- [Document section]:

Details
-
Bug
-
Resolution: Fixed
-
Critical
-
6.6.3, 6.6.4, 6.6.5, 7.0.0, 7.0.1, 7.0.2, 7.0.3, 7.0.4
-
Untriaged
-
1
-
Unknown
Description
TL;DR: If, in a value eviction bucket, subdoc is used to remove a deleted item's xattrs (e.g., by SyncGateway), a replica may persist an item with xattr datatype still set, but an empty body. This can cause memcached crashes later down the line when that item is read from disk e.g., for a DCP backfill.
So far, seems most likely to affect clusters with SyncGateway and one or more replicas. Actors other than SG may be able to cause this, and with tight timing this could also be triggered during a vbucket move as part of rebalance with no replicas.
Setup
This issue becomes possible if the HashTable on a replica holds a deleted item with xattrs, with a non-resident body.
There are a handful of routes to this point. The easiest is:
- VBucket starts as active.
- Has an item with system xattrs (e.g., _sync) deleted. This removes it from the HT too.
- Has that item bgfetched back into the HT (e.g., to serve a request to read the _sync xattr).
- Has the value for the delete evicted through the standard value eviction under memory pressure. This delete's metadata can now persist in the HT indefinitely.
- Later transitions to replica. At this stage the HashTable looks like:
HashTable[0x119276020] with numItems:1 numInMemory:1 numDeleted:1 numNonResident:0 numTemp:0 numSystemItems:0 numPreparedSW:0 values:
SV @0x11857ea80 X.. .D..Cm temp: seq:1 rev:1 cas:1234 key:"cid:0x0:key, size:4" exp:1657279495 age:0 nru:2 fc:0 vallen:0
^ ^^ ^
| || |
Datatype::XATTR || In-memory value length is zero as not resident
Deleted|
|
Not Resident (bit clear)
As noted in MB-50423, the deleted item's metadata can remain in the HashTable for an arbitrarily long time - until overwritten, memcached restarts, or the vbucket is deleted.
The vbucket is currently "correct", but now primed for the actual issue to occur...
Issue
5. Subdoc is used to remove the _sync system xattr from the discussed document. If that was the only xattr, the item's datatype should now transition to RAW_BYTES, as it has no xattrs at all.
The active vbucket will manage this correctly, persisting a deleted item, RAW_BYTES, no value.

- [Using the information]:
a) Return everything in the bug report on replica xattr handling from "- Has an item" down to "the _sync xattr).", copied word for word.
b) Write the next part of the bug report on subdoc removing xattrs from deleted items, picking up after its last sentence.

- [Information provided]:
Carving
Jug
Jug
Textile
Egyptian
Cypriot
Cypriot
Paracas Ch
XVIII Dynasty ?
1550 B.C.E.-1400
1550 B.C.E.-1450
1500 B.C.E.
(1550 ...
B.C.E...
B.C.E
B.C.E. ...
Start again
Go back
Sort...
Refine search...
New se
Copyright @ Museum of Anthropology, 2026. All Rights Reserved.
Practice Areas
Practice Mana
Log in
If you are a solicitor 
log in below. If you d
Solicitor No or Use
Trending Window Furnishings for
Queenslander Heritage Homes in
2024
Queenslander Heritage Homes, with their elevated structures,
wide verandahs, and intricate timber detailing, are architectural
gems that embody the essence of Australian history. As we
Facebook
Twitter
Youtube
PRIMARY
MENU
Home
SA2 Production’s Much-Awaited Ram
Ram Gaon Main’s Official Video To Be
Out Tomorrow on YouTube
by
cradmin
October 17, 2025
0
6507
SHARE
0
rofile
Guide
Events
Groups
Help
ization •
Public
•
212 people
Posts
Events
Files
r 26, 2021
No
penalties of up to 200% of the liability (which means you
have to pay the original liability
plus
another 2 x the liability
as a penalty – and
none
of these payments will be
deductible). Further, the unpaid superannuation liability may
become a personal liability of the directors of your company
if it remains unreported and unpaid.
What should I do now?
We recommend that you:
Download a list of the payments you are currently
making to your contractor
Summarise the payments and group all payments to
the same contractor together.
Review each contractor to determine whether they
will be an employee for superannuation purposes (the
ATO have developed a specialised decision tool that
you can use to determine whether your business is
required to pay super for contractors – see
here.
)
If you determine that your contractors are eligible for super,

- [Exercise results]:
a)
- Has an item with system xattrs (e.g., _sync) deleted. This removes it from the HT too.
- Has that item bgfetched back into the HT (e.g., to serve a request to read the _sync xattr).

b)
However, when this change is replicated over DCP, deleteWithMeta will be used, and will encounter the primed deleted item with a non-resident value. The deleteWithMeta code path will skip several checks which are only relevant to active vbs, and will attempt to delete the stored value, reaching:
bool StoredValue::deleteImpl(DeleteSource delSource) {
|
if (isDeleted() && !getValue()) {
|
// SV is already marked as deleted and has no value - no further
|
// deletion possible.
|
return false;
|
}
|
|
resetValue();
|
setDatatype(PROTOCOL_BINARY_RAW_BYTES);
|
setPendingSeqno();
|
|
setDeletedPriv(true);
|
setDeletionSource(delSource);
|
markDirty();
|
|
return true;
|
}
|
Unfortunately, the StoredValue is both deleted, and does not have a value in memory. This leads to an early exit, and skips updating several attributes, including the datatype.
Now the deleteWithMeta will, in EPVBucket::softDeleteStoredValue call queueDirty. This will queue the updated item state for persistence, taken from the SV. Now the replica will persist a deleted item with datatype xattrs and no value. This is invalid, as items with datatype xattr are expected to have actual xattrs in the value - various codepaths trust this assumption.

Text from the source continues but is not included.